▶ **What is required**
Find each line in the rows below that contains the string "vuole", and copy every such line. Case counts: a match must have the same uppercase and lowercase letters.

▶ **Data for analysis**

=== Section Start ===

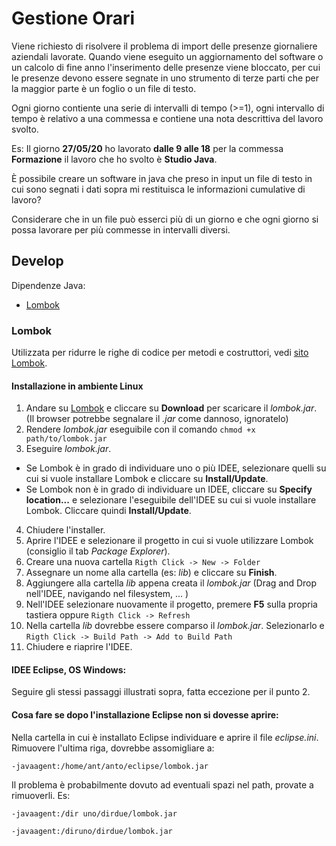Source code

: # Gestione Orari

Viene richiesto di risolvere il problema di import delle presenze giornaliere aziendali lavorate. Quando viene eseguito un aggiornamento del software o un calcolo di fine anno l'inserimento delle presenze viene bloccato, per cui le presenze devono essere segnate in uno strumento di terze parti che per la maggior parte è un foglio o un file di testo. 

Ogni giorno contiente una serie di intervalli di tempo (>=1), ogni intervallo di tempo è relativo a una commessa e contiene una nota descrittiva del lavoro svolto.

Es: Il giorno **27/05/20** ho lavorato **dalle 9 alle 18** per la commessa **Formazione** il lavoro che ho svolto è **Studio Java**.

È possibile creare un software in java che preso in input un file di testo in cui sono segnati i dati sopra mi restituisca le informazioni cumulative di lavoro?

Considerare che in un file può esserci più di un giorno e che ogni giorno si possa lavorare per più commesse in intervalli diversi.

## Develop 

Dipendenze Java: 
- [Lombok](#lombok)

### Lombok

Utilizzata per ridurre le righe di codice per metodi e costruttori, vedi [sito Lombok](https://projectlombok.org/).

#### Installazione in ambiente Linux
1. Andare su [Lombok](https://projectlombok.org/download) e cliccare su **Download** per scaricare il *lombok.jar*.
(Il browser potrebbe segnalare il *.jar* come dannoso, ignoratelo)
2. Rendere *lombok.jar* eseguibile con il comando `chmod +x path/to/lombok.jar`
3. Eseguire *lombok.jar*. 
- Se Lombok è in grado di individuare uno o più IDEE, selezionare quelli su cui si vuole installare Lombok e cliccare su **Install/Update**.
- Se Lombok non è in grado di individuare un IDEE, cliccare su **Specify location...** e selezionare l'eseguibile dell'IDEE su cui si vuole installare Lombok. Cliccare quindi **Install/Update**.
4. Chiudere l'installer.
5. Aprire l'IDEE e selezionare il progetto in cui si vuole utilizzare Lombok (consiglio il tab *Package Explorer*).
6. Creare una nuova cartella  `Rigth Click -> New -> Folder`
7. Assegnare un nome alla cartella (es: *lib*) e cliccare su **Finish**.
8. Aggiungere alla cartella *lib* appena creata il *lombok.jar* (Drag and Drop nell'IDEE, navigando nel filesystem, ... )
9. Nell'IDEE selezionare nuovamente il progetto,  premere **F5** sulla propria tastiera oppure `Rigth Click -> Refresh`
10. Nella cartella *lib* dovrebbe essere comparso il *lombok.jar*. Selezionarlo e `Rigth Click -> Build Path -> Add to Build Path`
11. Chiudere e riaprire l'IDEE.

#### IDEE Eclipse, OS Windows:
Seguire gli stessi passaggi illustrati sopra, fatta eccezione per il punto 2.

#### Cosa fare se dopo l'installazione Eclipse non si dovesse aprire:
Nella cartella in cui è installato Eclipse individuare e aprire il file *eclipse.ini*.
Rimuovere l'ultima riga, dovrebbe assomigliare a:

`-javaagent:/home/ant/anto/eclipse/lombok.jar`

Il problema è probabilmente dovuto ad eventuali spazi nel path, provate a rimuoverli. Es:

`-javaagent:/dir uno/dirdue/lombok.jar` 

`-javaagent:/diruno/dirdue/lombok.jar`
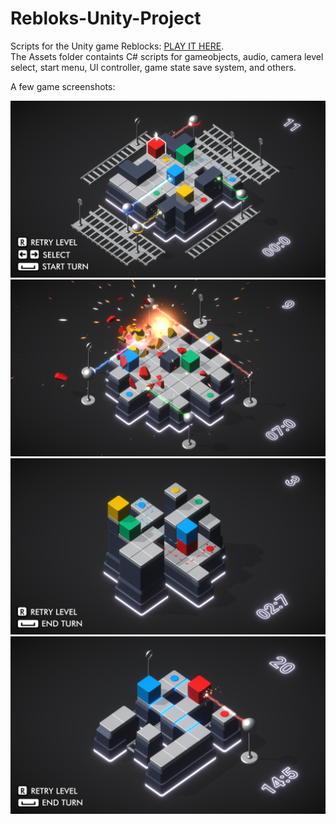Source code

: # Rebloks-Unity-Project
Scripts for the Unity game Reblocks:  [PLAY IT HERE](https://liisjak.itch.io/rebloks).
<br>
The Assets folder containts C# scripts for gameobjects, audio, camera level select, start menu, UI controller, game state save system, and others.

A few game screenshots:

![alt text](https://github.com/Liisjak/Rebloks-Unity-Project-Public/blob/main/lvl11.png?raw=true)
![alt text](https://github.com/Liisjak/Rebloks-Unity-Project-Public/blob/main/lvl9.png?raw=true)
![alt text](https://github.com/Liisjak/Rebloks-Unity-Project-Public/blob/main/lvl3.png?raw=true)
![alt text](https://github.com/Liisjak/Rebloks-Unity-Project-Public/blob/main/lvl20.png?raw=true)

=== Section End ===
=== Section Start ===

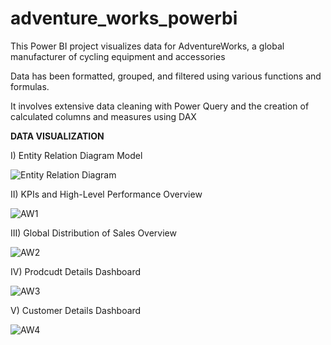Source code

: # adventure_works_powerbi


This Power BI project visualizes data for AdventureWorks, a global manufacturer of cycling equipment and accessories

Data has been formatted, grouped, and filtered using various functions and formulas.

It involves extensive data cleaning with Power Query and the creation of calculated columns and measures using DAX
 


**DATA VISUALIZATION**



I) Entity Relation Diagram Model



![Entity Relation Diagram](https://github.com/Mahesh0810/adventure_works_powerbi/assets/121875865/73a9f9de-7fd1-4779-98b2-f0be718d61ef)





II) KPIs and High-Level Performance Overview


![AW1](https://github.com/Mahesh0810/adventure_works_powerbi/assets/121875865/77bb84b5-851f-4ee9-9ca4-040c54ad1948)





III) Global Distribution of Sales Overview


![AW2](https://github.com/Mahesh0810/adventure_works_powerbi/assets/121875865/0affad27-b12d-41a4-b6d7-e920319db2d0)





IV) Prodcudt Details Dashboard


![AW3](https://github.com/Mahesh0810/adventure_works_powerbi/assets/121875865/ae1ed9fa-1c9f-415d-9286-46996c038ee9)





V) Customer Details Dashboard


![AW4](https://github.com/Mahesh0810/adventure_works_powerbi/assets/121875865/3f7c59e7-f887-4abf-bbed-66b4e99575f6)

=== Section End ===

▶ **Written answer**
- Se Lombok è in grado di individuare uno o più IDEE, selezionare quelli su cui si vuole installare Lombok e cliccare su **Install/Update**.
- Se Lombok non è in grado di individuare un IDEE, cliccare su **Specify location...** e selezionare l'eseguibile dell'IDEE su cui si vuole installare Lombok. Cliccare quindi **Install/Update**.
5. Aprire l'IDEE e selezionare il progetto in cui si vuole utilizzare Lombok (consiglio il tab *Package Explorer*).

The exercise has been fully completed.